● **TEKS BACAAN**
##############################

Ambon, sebagai Ibukota Propinsi Maluku, merupakan salah satu kota yang berlokasi di pesisir pantai. Selama mengeliling kota ini, mata kita akan dimanjakan oleh pemandangan laut dengan pohon-pohon nyiur yang melambai di pinggir-pinggir pantainya. Sebagian besar pantainya memiliki pasir putih yang berkilau indah, air lautnya yang bening dan berwarna biru kehijau-hijauan.
Selama tinggal beberapa hari di Ambon sembari menunggu jadwal kapal yang hendak membawa saya ke Banda Neira, saya berupaya mengeksplor kota ini dengan semaksimal mungkin. Salah satunya dengan mengunjungi beberapa pantai yang sukses membuat hati meleleh dan ternganga-nganga.
Ini Daftar Pantai di Ambon yang bikin meleleh
Dari puluhan pantai di Ambon yang eksotis itu, saya berhasil menjamah sebanyak 6 pantai. Pantai mana sajakah itu? Berikut daftarnya:
-
Pantai Pintu Kota
Pagi itu saya masih di kamar hotel ketika seseorang masuk ke handphone saya. Oh, Atrasila Adlina! Seorang traveler asal Bogor yang saat itu tengah bekerja di Ambon. Dia mengajak saya bergabung dengan teman-teman kantornya dengan tujuan Pantai Pintu Kota, daftar pertama pantai di Ambon.
Di tengah perjalanan menuju pantai kami sempat tertawa-tawa karena ulah gokil si bule Perancis, Zorgno. Dia hanya bisa mengucapkan 2 kalimat Bahasa Indonesia, yaitu: SAPI dan BULE GILA. Hahaha. Namun singkat kisah, setelah menempuh perjalanan sekitar 30 menit sampailah kami di Pantai Pintu Kota. Setelah Nanda memarkir mobil, kami berlima langsung menuruni tangga curam. Pas turunnya sih tidak masalah, tapi pas naiknya nanti yang cukup membuat saya ngos-ngosan.

##############################

● **CUPLIKAN DATA**

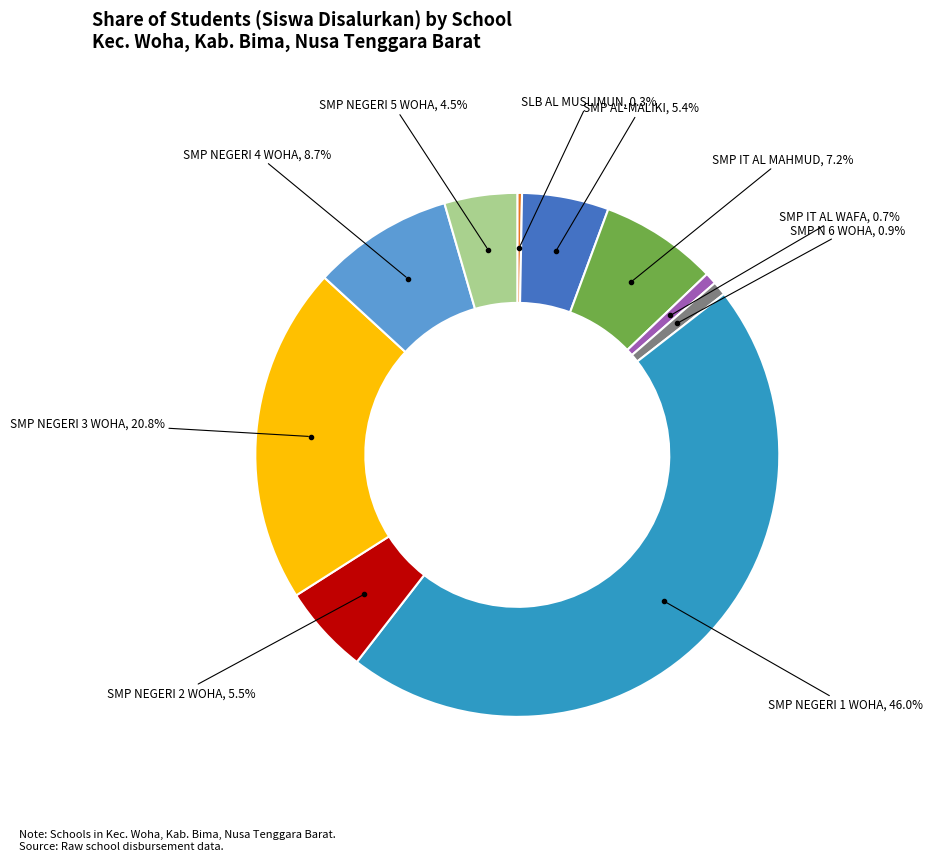

Is there any slice that represents more than half of the pie?

No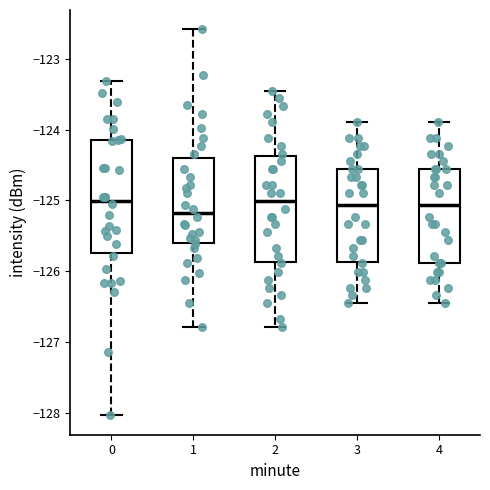

Reading left to right, read every box against the y-axis: the position of its median line, the range the box covers, and the ends of its whiskers. The values are not printed on the chart, so give them approximately, as read against the axis.

0: median -125.0, box -125.7 to -124.2, whiskers -128.0 to -123.3
1: median -125.2, box -125.6 to -124.4, whiskers -126.8 to -122.6
2: median -125.0, box -125.9 to -124.4, whiskers -126.8 to -123.4
3: median -125.1, box -125.9 to -124.6, whiskers -126.4 to -123.9
4: median -125.1, box -125.9 to -124.6, whiskers -126.4 to -123.9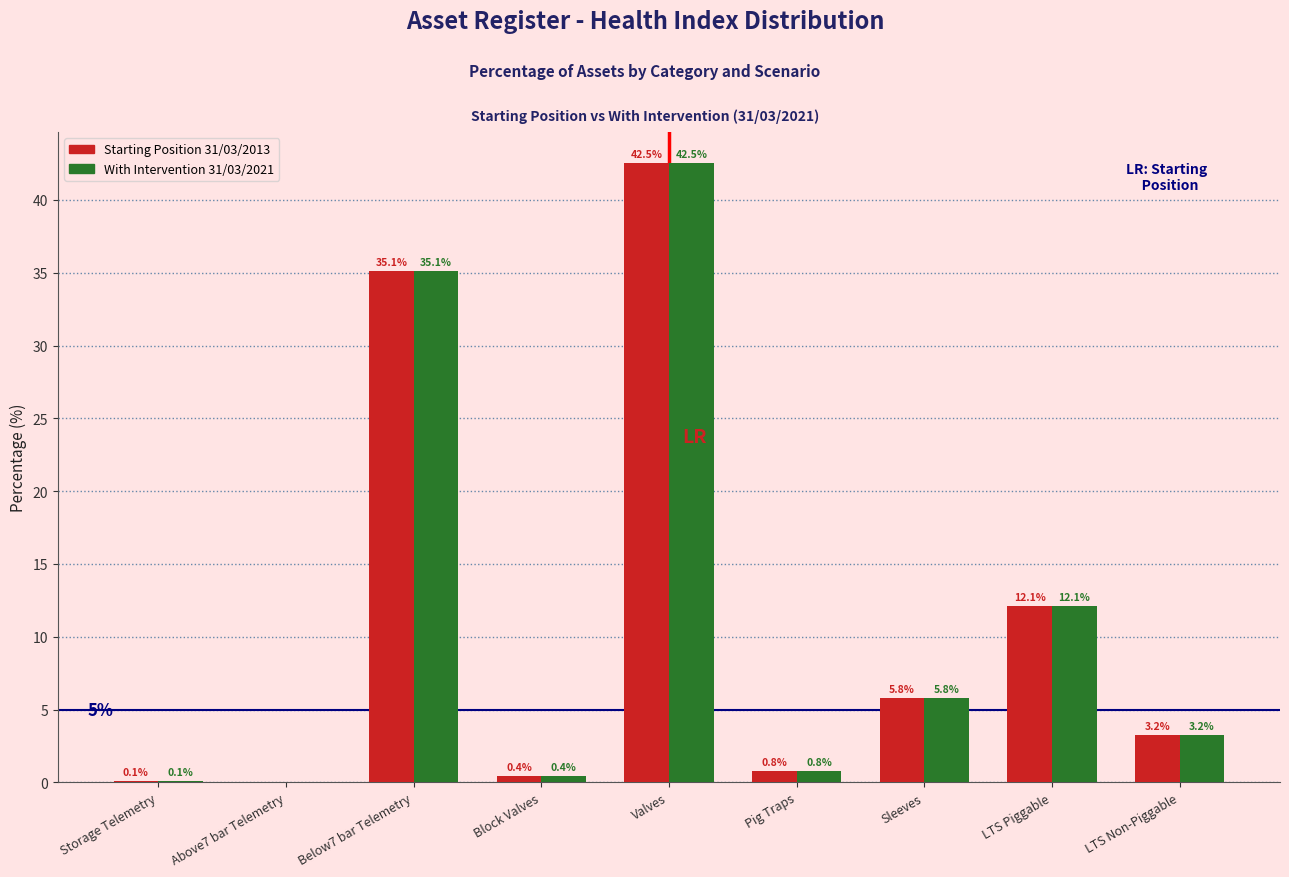

Reading right to left, extract all data points from this chart.

Starting Position 31/03/2013: LTS Non-Piggable=3.2	LTS Piggable=12.1	Sleeves=5.8	Pig Traps=0.8	Valves=42.5	Block Valves=0.4	Below7 bar Telemetry=35.1	Above7 bar Telemetry=0.0	Storage Telemetry=0.1
With Intervention 31/03/2021: LTS Non-Piggable=3.2	LTS Piggable=12.1	Sleeves=5.8	Pig Traps=0.8	Valves=42.5	Block Valves=0.4	Below7 bar Telemetry=35.1	Above7 bar Telemetry=0.0	Storage Telemetry=0.1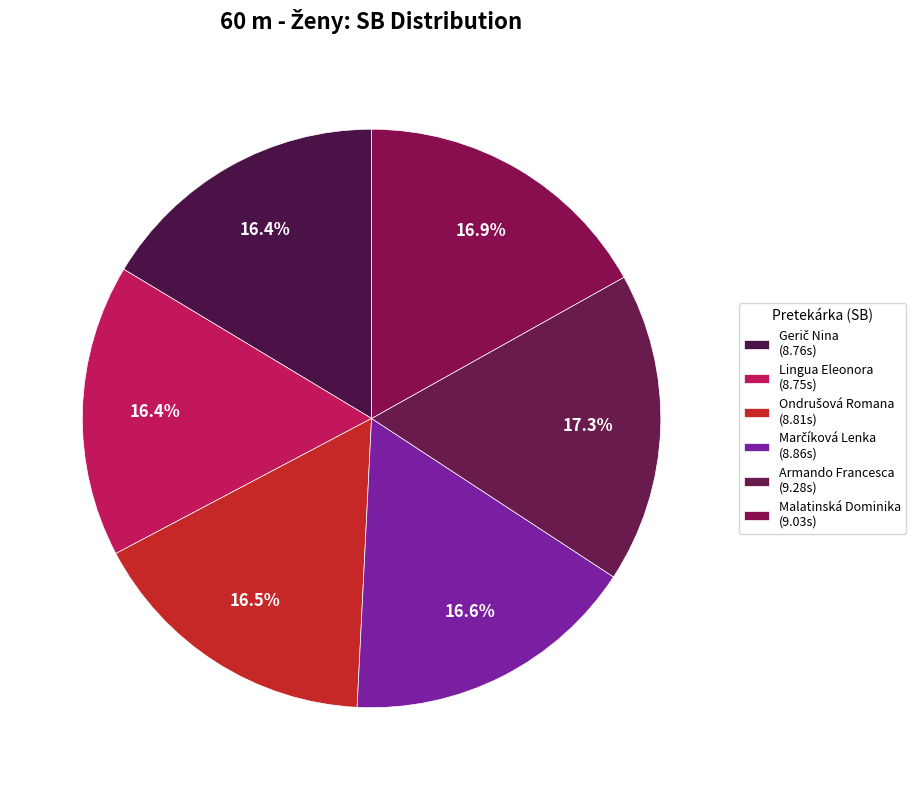

Is there a majority slice in this chart?

No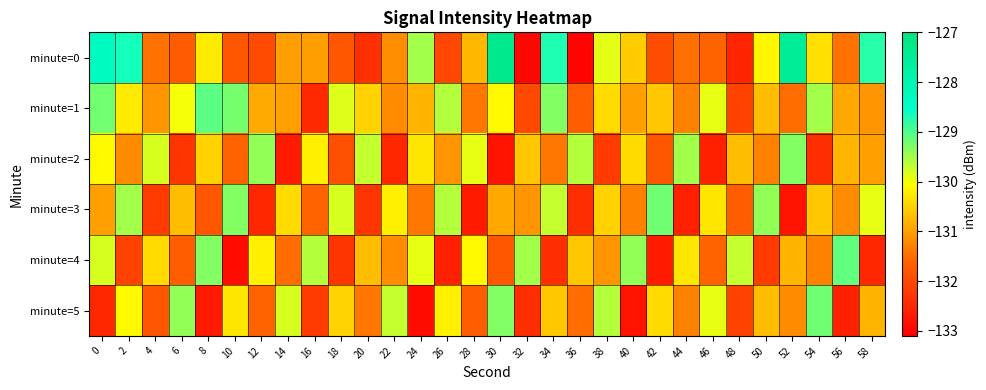

What is the total value across all series at 18?

-786.1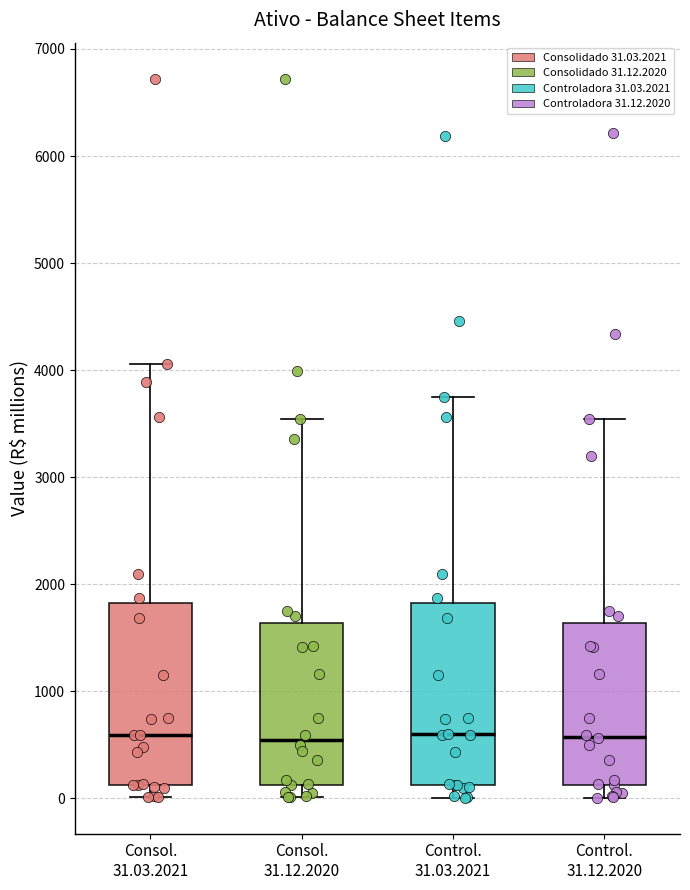

Reading left to right, read every box against the y-axis: the position of its median line, the range the box covers, and the ends of its whiskers. The values are not printed on the chart, so give them approximately, as read against the axis.

Consol. 31.03.2021: median 600, box 100 to 1800, whiskers 0 to 4100
Consol. 31.12.2020: median 500, box 100 to 1600, whiskers 0 to 3500
Control. 31.03.2021: median 600, box 100 to 1800, whiskers 0 to 3700
Control. 31.12.2020: median 600, box 100 to 1600, whiskers 0 to 3500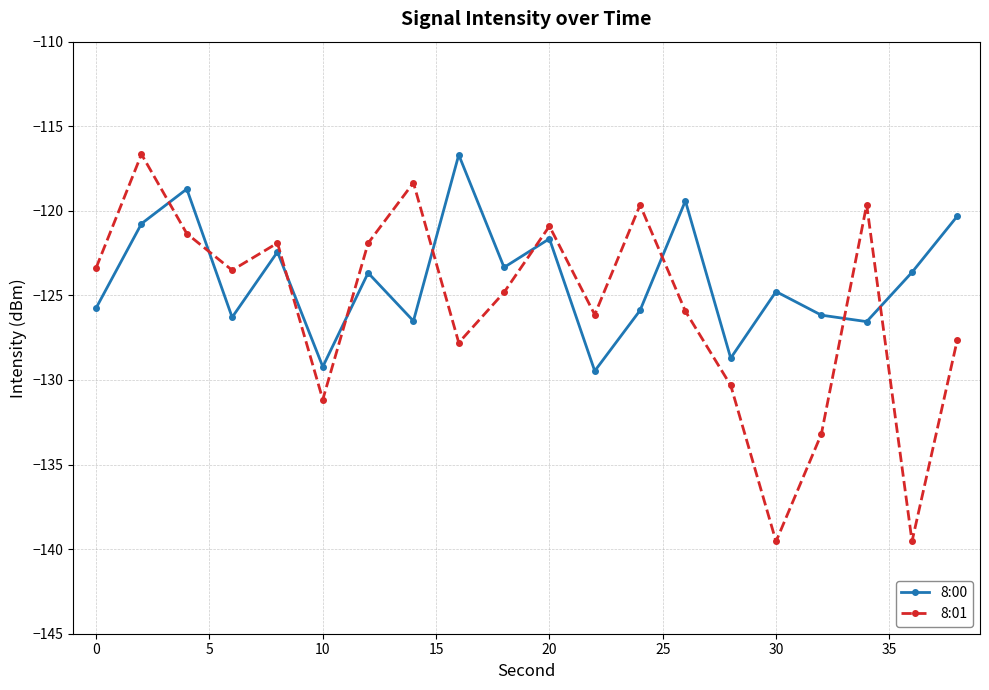

What is the difference between the second highest and minimum values in the 8:01 series?

21.2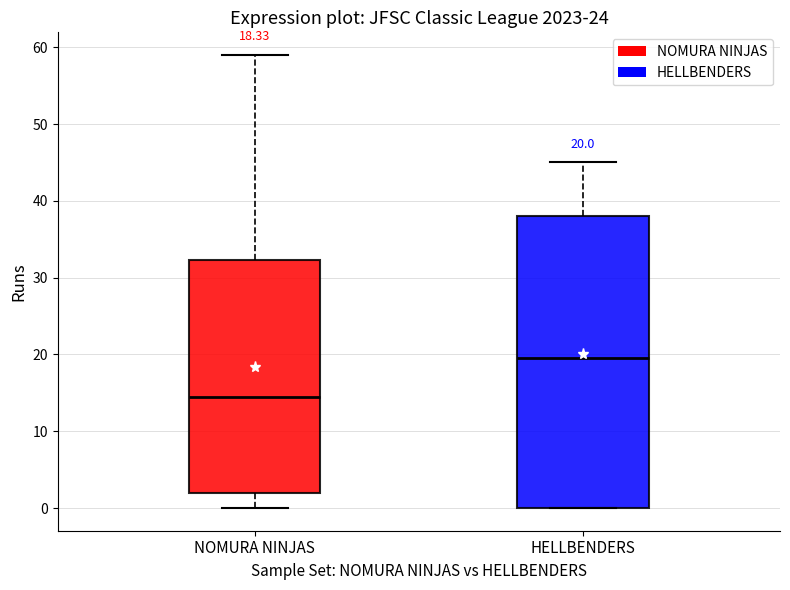

Which box has the highest median line?

HELLBENDERS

##############################

● **TENTANG TUGAS INI**
Salin kembali bagian teks tentang pantai di Ambon dari "Ambon, sebagai Ibukota" sampai dengan "berwarna biru kehijau-hijauan.", dan tukar "pasir putih" dengan "pasir keemasan".

● **JAWABAN TUGAS INI**
Ambon, sebagai Ibukota Propinsi Maluku, merupakan salah satu kota yang berlokasi di pesisir pantai. Selama mengeliling kota ini, mata kita akan dimanjakan oleh pemandangan laut dengan pohon-pohon nyiur yang melambai di pinggir-pinggir pantainya. Sebagian besar pantainya memiliki pasir keemasan yang berkilau indah, air lautnya yang bening dan berwarna biru kehijau-hijauan.